- Relator(a)
- Ministro Og Fernandes
- Órgão julgador
- Sexta Turma
- Data do julgamento
- 15/03/2012
- Data de publicação
- 25/04/2012
STJ – Acórdão, Rel. Ministro Og Fernandes, Sexta Turma, j. 15/03/2012, p. 25/04/2012
HABEAS CORPUS. TRÁFICO DE ENTORPECENTES. TRANCAMENTO. FLAGRANTE PREPARADO. CRIME IMPOSSÍVEL. INOCORRÊNCIA. DOSIMETRIA DA PENA. MAUS ANTECEDENTES. AÇÕES PENAIS EM ANDAMENTO. CONSTRANGIMENTO ILEGAL EVIDENCIADO. REINCIDÊNCIA. ACRÉSCIMO DESPROPORCIONAL. CONCESSÃO DE OFÍCIO. 1. O tráfico ilícito de entorpecentes é um crime que abriga diversas condutas, cuja consumação já ocorre com a simples posse da substância e se dilata no tempo com a destinação final ao comércio.

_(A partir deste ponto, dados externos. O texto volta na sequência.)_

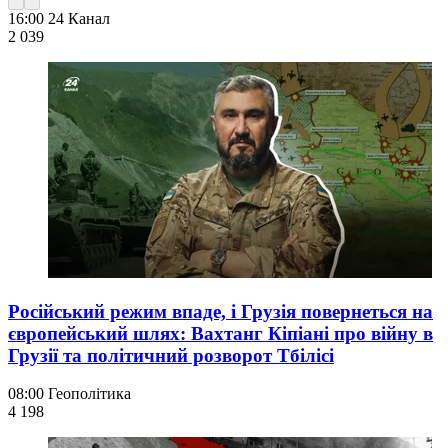
16:00
24 Канал
2 039
Російський режим впаде, і Грузія повернеться на
європейський шлях: Вахтанг Кіпіані про війну в
Грузії та політичний розворот Тбілісі
08:00
Геополітика
4 198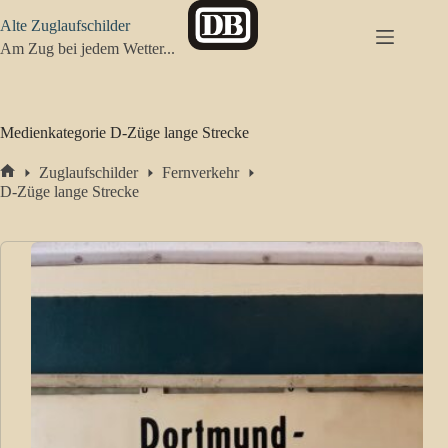
Zum
Alte Zuglaufschilder
Inhalt
springen
Am Zug bei jedem Wetter...
Medienkategorie
D-Züge lange Strecke
Zuglaufschilder
Fernverkehr
Start
D-Züge lange Strecke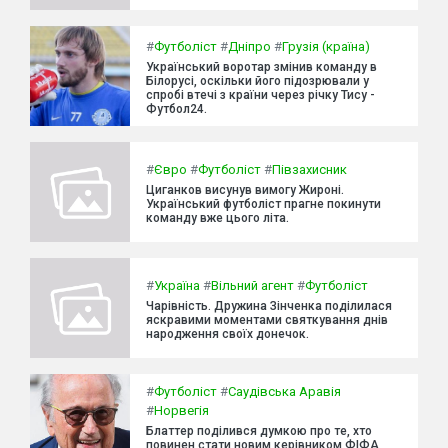
#
Футболіст
#
Дніпро
#
Грузія (країна)
Український воротар змінив команду в
Білорусі, оскільки його підозрювали у
спробі втечі з країни через річку Тису -
Футбол24.
#
Євро
#
Футболіст
#
Півзахисник
Циганков висунув вимогу Жироні.
Український футболіст прагне покинути
команду вже цього літа.
#
Україна
#
Вільний агент
#
Футболіст
Чарівність. Дружина Зінченка поділилася
яскравими моментами святкування днів
народження своїх донечок.
#
Футболіст
#
Саудівська Аравія
#
Норвегія
Блаттер поділився думкою про те, хто
повинен стати новим керівником ФІФА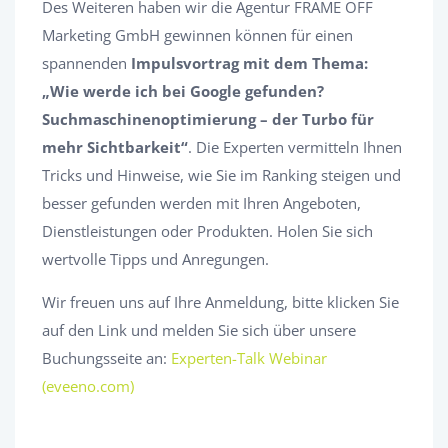
Des Weiteren haben wir die Agentur FRAME OFF
Marketing GmbH gewinnen können für einen
spannenden
Impulsvortrag mit dem Thema:
„Wie werde ich bei Google gefunden?
Suchmaschinenoptimierung – der Turbo für
mehr Sichtbarkeit“
. Die Experten vermitteln Ihnen
Tricks und Hinweise, wie Sie im Ranking steigen und
besser gefunden werden mit Ihren Angeboten,
Dienstleistungen oder Produkten. Holen Sie sich
wertvolle Tipps und Anregungen.
Wir freuen uns auf Ihre Anmeldung, bitte klicken Sie
auf den Link und melden Sie sich über unsere
Buchungsseite an:
Experten-Talk Webinar
(eveeno.com)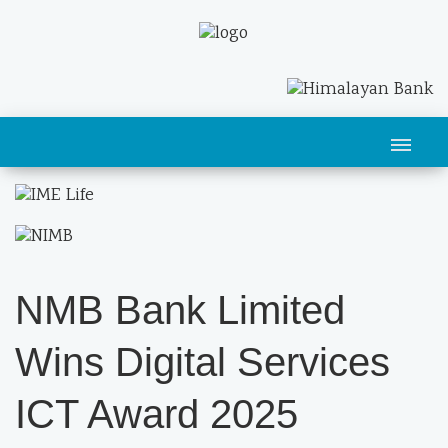
NMB Bank Limited
Wins Digital Services
ICT Award 2025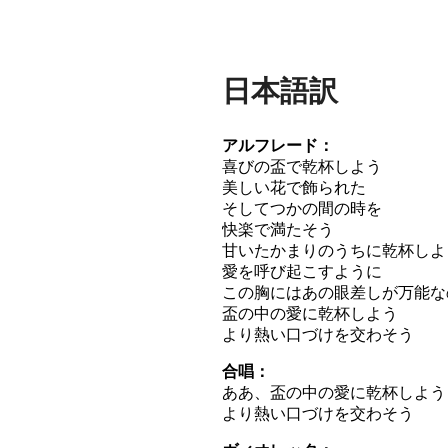
日本語訳
アルフレード：
喜びの盃で乾杯しよう
美しい花で飾られた
そしてつかの間の時を
快楽で満たそう
甘いたかまりのうちに乾杯しよ
愛を呼び起こすように
この胸にはあの眼差しが万能な
盃の中の愛に乾杯しよう
より熱い口づけを交わそう
合唱：
ああ、盃の中の愛に乾杯しよう
より熱い口づけを交わそう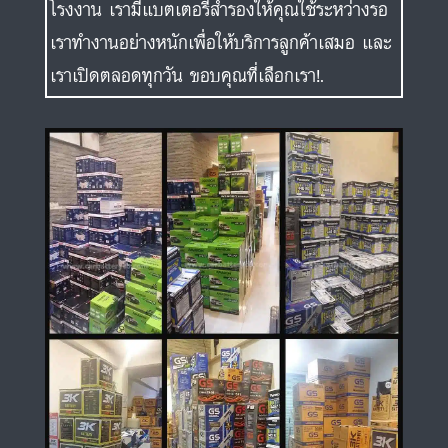
โรงงาน เรามีแบตเตอรี่สำรองให้คุณใช้ระหว่างรอ
เราทำงานอย่างหนักเพื่อให้บริการลูกค้าเสมอ และ
เราเปิดตลอดทุกวัน ขอบคุณที่เลือกเรา!.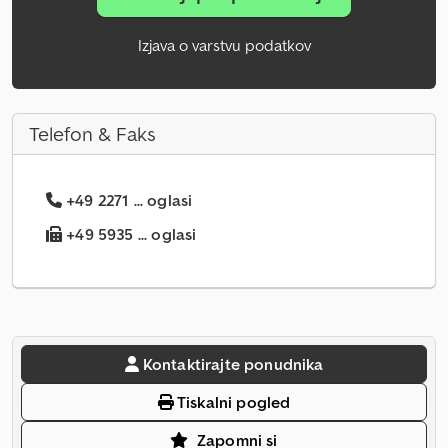
Izjava o varstvu podatkov
Telefon & Faks
+49 2271 ... oglasi
+49 5935 ... oglasi
Kontaktirajte ponudnika
Tiskalni pogled
Zapomni si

Precedentes. 2. Na hipótese, não há como negar a existência do delito pois, como consta no acórdão impugnado, os réus adquiriram, compraram, pagaram e mantiveram em depósito a droga para que pudessem oferecer à venda e trazer com eles no dia da entrega. 3. Segundo iterativa jurisprudência desta Corte, ações penais em curso e inquéritos policiais não podem ser utilizados para exasperar a reprimenda a título de maus antecedentes, impondo-se, diante disso, a redução da pena 4. Por não ter o Código Penal estabelecido balizas para o agravamento e atenuação das penas, na segunda fase de sua aplicação, a doutrina tem entendido que esse aumento ou diminuição deve se dar em até 1/6 (um sexto), atendendo a critérios de proporcionalidade. 5. Ordem parcialmente concedida a fim de afastar da condenação circunstância judicial indevidamente valorada (maus antecedentes) e, de ofício, diminuir a fração de aumento pela reincidência para 1/6 sobre a pena inicial quanto ao paciente Eli Souza Amaral. (HC n. 214.072/SP, relator Ministro Og Fernandes, Sexta Turma, julgado em 15/3/2012, DJe de 25/4/2012.)